In this study, researchers Thanos Halazonetis and others analyzed the molecular mechanism by which PAPR inhibitors work. They used two types of PARP inhibitors that also block PAPR's enzymatic activity (the synthesis of sugar chains that serve as alarm signals) but do not trap PAPR on DNA with the same strength. The researchers then observed that the two inhibitors killed cancer cells with the same efficiency, but the inhibitor that weakly bound PAPR to DNA was much less toxic to healthy cells.

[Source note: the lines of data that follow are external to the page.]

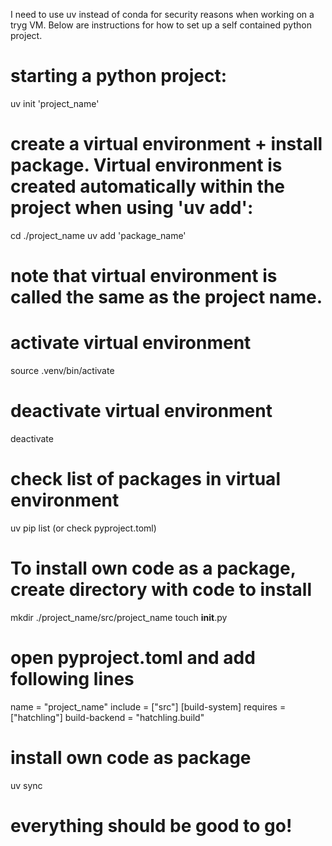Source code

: I need to use uv instead of conda for security reasons when working on a tryg VM. Below are instructions for how to set up a self contained python project.

# starting a python project:
uv init 'project_name'

# create a virtual environment + install package. Virtual environment is created automatically within the project when using 'uv add':
cd ./project_name
uv add 'package_name'
# note that virtual environment is called the same as the project name.

# activate virtual environment
source  .venv/bin/activate

# deactivate virtual environment
deactivate

# check list of packages in virtual environment
uv pip list (or check pyproject.toml)

# To install own code as a package, create directory with code to install
mkdir ./project_name/src/project_name
touch __init__.py

# open pyproject.toml and add following lines
name = "project_name"
include = ["src"]
[build-system]
requires = ["hatchling"]
build-backend = "hatchling.build"

# install own code as package
uv sync

# everything should be good to go!
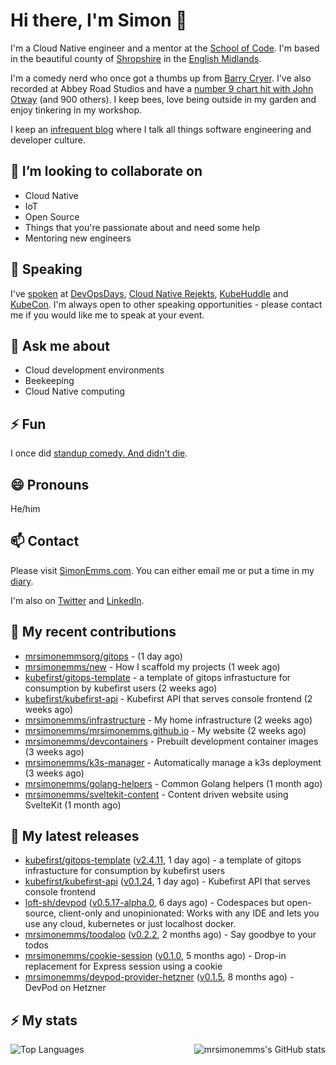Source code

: # Hi there, I'm Simon 👋

I'm a Cloud Native engineer and a mentor at the [School of Code](https://www.schoolofcode.co.uk).
I'm based in the beautiful county of [Shropshire](https://en.wikipedia.org/wiki/Shropshire)
in the [English Midlands](https://en.wikipedia.org/wiki/Midlands).

I'm a comedy nerd who once got a thumbs up from [Barry Cryer](https://en.wikipedia.org/wiki/Barry_Cryer).
I've also recorded at Abbey Road Studios and have a [number 9 chart hit with John
Otway](https://www.youtube.com/watch?v=3BwOyVIlupg&ab_channel=JohnOtway) (and 900
others). I keep bees, love being outside in my garden and enjoy tinkering in my
workshop.

I keep an [infrequent blog](https://www.simonemms.com/blog) where I talk all
things software engineering and developer culture.

## 👯 I’m looking to collaborate on

- Cloud Native
- IoT
- Open Source
- Things that you're passionate about and need some help
- Mentoring new engineers

## 🎤 Speaking

I've [spoken](https://www.simonemms.com/speaking) at [DevOpsDays](https://devopsdays.org/),
[Cloud Native Rejekts](https://cloud-native.rejekts.io/), [KubeHuddle](https://kubehuddle.com)
and [KubeCon](https://www.cncf.io/kubecon-cloudnativecon-events/). I'm always
open to other speaking opportunities - please contact me if you would like me to
speak at your event.

## 💬 Ask me about

- Cloud development environments
- Beekeeping
- Cloud Native computing

## ⚡ Fun

I once did [standup comedy. And didn't die](https://www.youtube.com/watch?v=iy1EvJXH2ks&ab_channel=SimonEmms).

## 😄 Pronouns

He/him

## 📫 Contact

Please visit [SimonEmms.com](https://www.simonemms.com). You can either email me
or put a time in my [diary](https://diary.simonemms.com).

I'm also on [Twitter](https://twitter/theshroppiebeek) and [LinkedIn](https://www.linkedin.com/in/simonemms).

## 👷 My recent contributions
- [mrsimonemmsorg/gitops](https://github.com/mrsimonemmsorg/gitops) - 
  (1 day ago)
- [mrsimonemms/new](https://github.com/mrsimonemms/new) - How I scaffold my projects
  (1 week ago)
- [kubefirst/gitops-template](https://github.com/kubefirst/gitops-template) - a template of gitops infrastucture for consumption by kubefirst users
  (2 weeks ago)
- [kubefirst/kubefirst-api](https://github.com/kubefirst/kubefirst-api) - Kubefirst API that serves console frontend
  (2 weeks ago)
- [mrsimonemms/infrastructure](https://github.com/mrsimonemms/infrastructure) - My home infrastructure
  (2 weeks ago)
- [mrsimonemms/mrsimonemms.github.io](https://github.com/mrsimonemms/mrsimonemms.github.io) - My website
  (2 weeks ago)
- [mrsimonemms/devcontainers](https://github.com/mrsimonemms/devcontainers) - Prebuilt development container images
  (3 weeks ago)
- [mrsimonemms/k3s-manager](https://github.com/mrsimonemms/k3s-manager) - Automatically manage a k3s deployment
  (3 weeks ago)
- [mrsimonemms/golang-helpers](https://github.com/mrsimonemms/golang-helpers) - Common Golang helpers
  (1 month ago)
- [mrsimonemms/sveltekit-content](https://github.com/mrsimonemms/sveltekit-content) - Content driven website using SvelteKit
  (1 month ago)

## 🔭 My latest releases
- [kubefirst/gitops-template](https://github.com/kubefirst/gitops-template) ([v2.4.11](https://github.com/kubefirst/gitops-template/releases/tag/v2.4.11),
  1 day ago) - a template of gitops infrastucture for consumption by kubefirst users
- [kubefirst/kubefirst-api](https://github.com/kubefirst/kubefirst-api) ([v0.1.24](https://github.com/kubefirst/kubefirst-api/releases/tag/v0.1.24),
  1 day ago) - Kubefirst API that serves console frontend
- [loft-sh/devpod](https://github.com/loft-sh/devpod) ([v0.5.17-alpha.0](https://github.com/loft-sh/devpod/releases/tag/v0.5.17-alpha.0),
  6 days ago) - Codespaces but open-source, client-only and unopinionated: Works with any IDE and lets you use any cloud, kubernetes or just localhost docker.
- [mrsimonemms/toodaloo](https://github.com/mrsimonemms/toodaloo) ([v0.2.2](https://github.com/mrsimonemms/toodaloo/releases/tag/v0.2.2),
  2 months ago) - Say goodbye to your todos
- [mrsimonemms/cookie-session](https://github.com/mrsimonemms/cookie-session) ([v0.1.0](https://github.com/mrsimonemms/cookie-session/releases/tag/v0.1.0),
  5 months ago) - Drop-in replacement for Express session using a cookie
- [mrsimonemms/devpod-provider-hetzner](https://github.com/mrsimonemms/devpod-provider-hetzner) ([v0.1.5](https://github.com/mrsimonemms/devpod-provider-hetzner/releases/tag/v0.1.5),
  8 months ago) - DevPod on Hetzner

## ⚡ My stats

<img
  align="right"
  alt="mrsimonemms's GitHub stats"
  src="https://github-readme-stats.vercel.app/api?username=mrsimonemms&count_private=1&show_icons=true&"
  />

![Top Languages](https://github-readme-stats.vercel.app/api/top-langs/?username=mrsimonemms)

"We found that PARP not only acts as an alarm signal to recruit DNA repair proteins, but also intervenes when different machines that read or copy the same DNA parts collide to form abnormal DNA structures." said Michalis Petropoulos, "This collision prevention warning signal is not triggered when anti-PARP therapy is used. Collisions between these machines lead to increased levels of DNA damage that are not repaired in cancer cells because they lack the BRCA repair protein."

The second activity of PARP therapy causes PARP to bind (trap) tightly to DNA, causing DNA damage that needs to be repaired by the cell. But this repair is not mediated by BRCA repair proteins, so both normal cells and cancer cells are killed. The researchers found that inhibition of the enzyme's activity may be enough to kill cancer cells, but that when PAPR binds strongly to DNA, this capture also kills normal cells. And this may be caused by the toxicity of these drugs. The findings may help researchers develop safer PAPR inhibitors that inhibit PARP's enzyme activity without trapping it on DNA. Taken together, the results of this study suggest that inhibiting the enzymatic activity of PAPR may be sufficient to achieve therapeutic efficacy in the absence of homologous recombination.

Reference

Petropoulos M, et al. Transcription–replication conflicts underlie sensitivity to PARP inhibitors. Nature, 2024: 1-9.